Longevity doesn’t guarantee anything in the world of rock ’n’ roll. Plenty of classic rocks continue to plug away on the touring circuit, trotting out their hits and going through the motions. Thankfully, Kingston, Ontario’s the Tragically Hip, which has almost 30 years under its belt, is not one of those bands. These guys have such terrific chemistry and camaraderie, it just appears as if they’re operating on auto-pilot. In reality, this group plays like a well-oiled machine, something that was apparent last night at a sold out House of Blues.

You’d wouldn’t be wrong for thinking that singer Gord Downie, who sported an old-fashioned top hat to cover up his chrome dome, looked a bit like R.E.M.’s Michael Stipe. He moved like Stipe, too, as he pantomimed during the opening number, “At Transformation,” the hard-driving single from the band’s new album Now for Plan A. Downie stripped off his jacket and then vented with punk rock rage on the acerbic “The Kids Don’t Get It.” The band simmered down for “Gift Shop,” for which Downie strapped on an acoustic guitar. After fiddling a bit with his in-ear monitors, which he joked was French for “pain in the ass,” the band faltered a bit on “We Want It To Be,” but got back on track with “El Dorado,” a track that slowly built in intensity.
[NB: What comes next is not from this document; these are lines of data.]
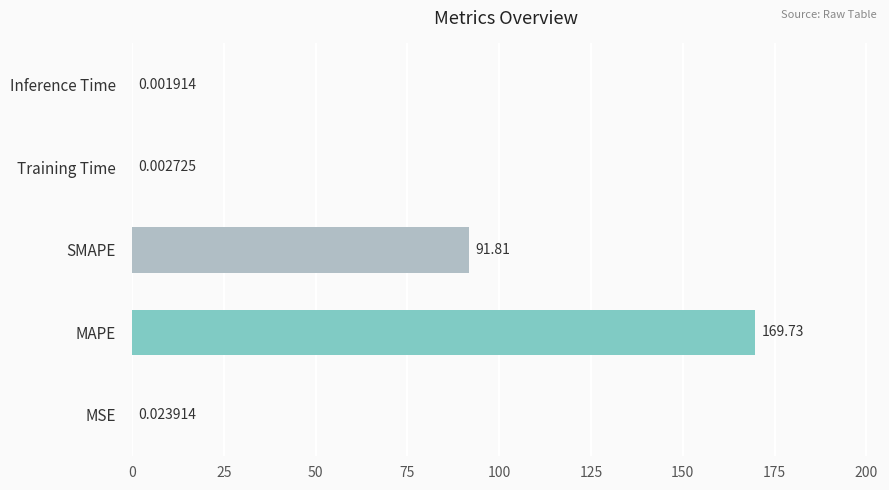

What is the sum of all values?

261.6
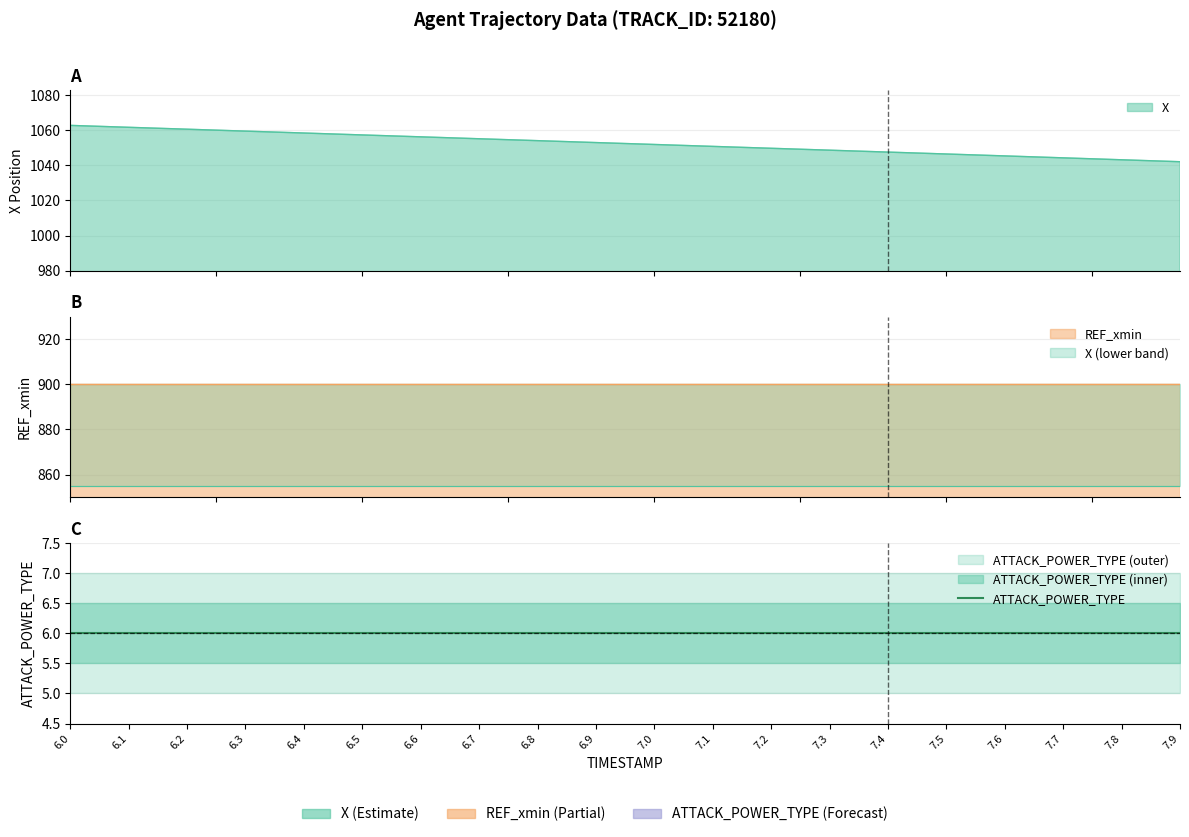

Where is X nearest to the value 1052?

7.0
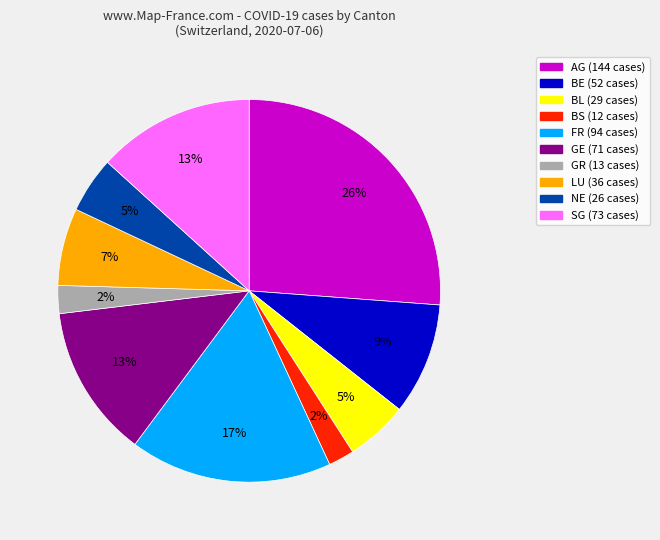

How many slices are in this pie chart?

10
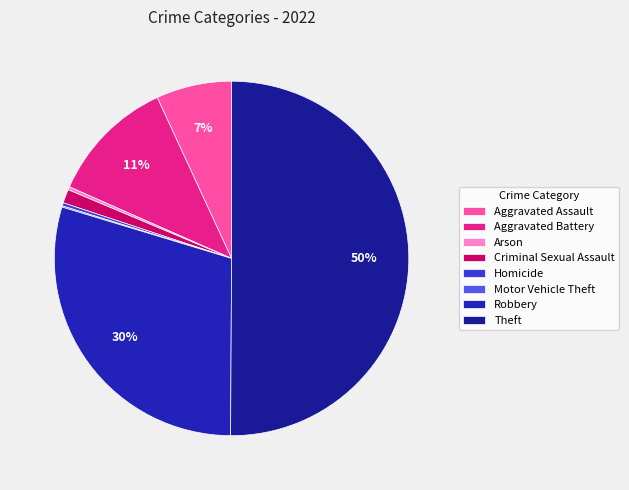

Is it true that Criminal Sexual Assault is 11% of the pie?

False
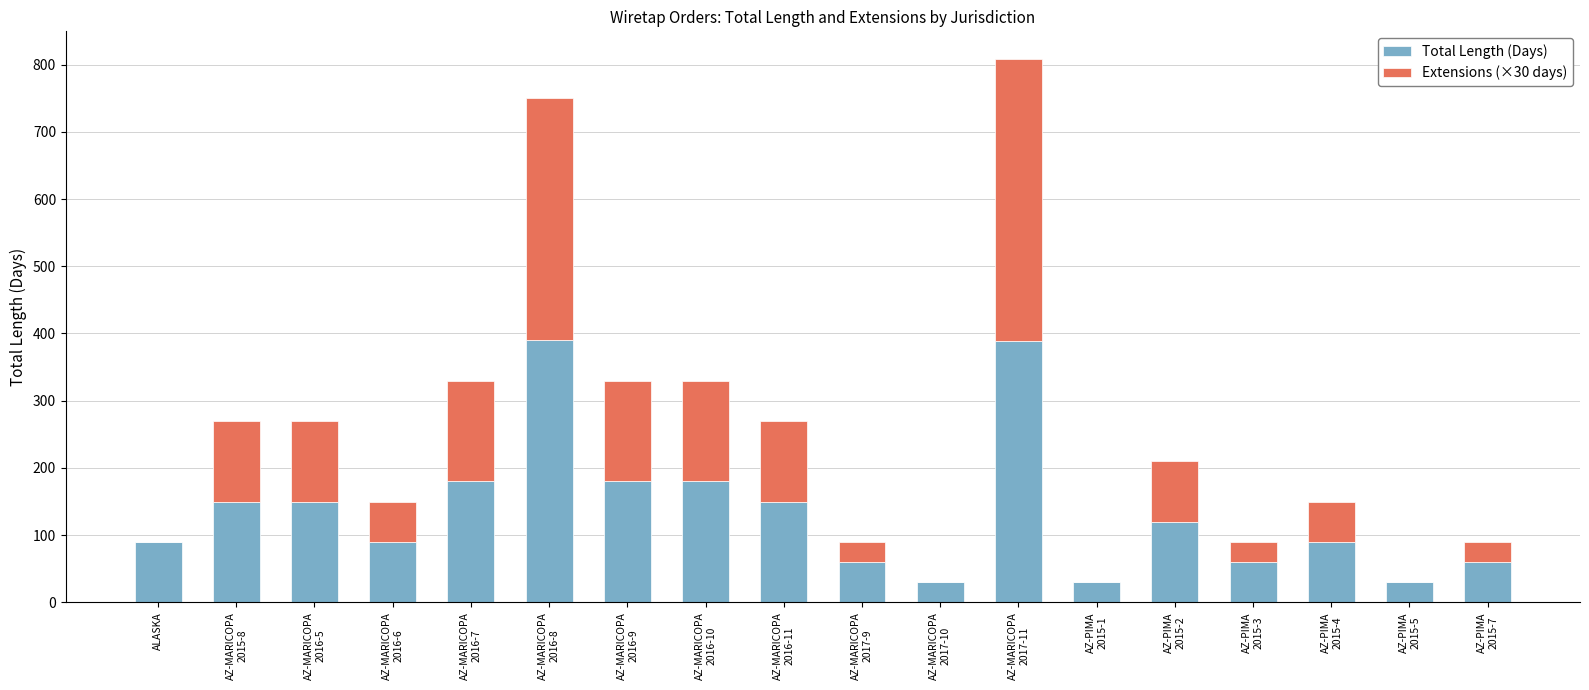

What is the maximum value for Total Length (Days)?

390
The group punctuated “Fire in the Hole” with a ferocious jam and softened up for the beautiful ballad “Springtime in Vienna.”

The Hip saved the best for the six-song encore, which commenced with “At the Hundreth Meridan,” a song that’s every bit as anthemic as Bruce Springsteen’s “Born in the U.S.A.” And the guys kept the audience, which we’re guessing was mostly Canadian, on its feet by concluding with hits such as “Ahead by a Century,” “Bobcaygeon” and “Fifty Mission Cap.”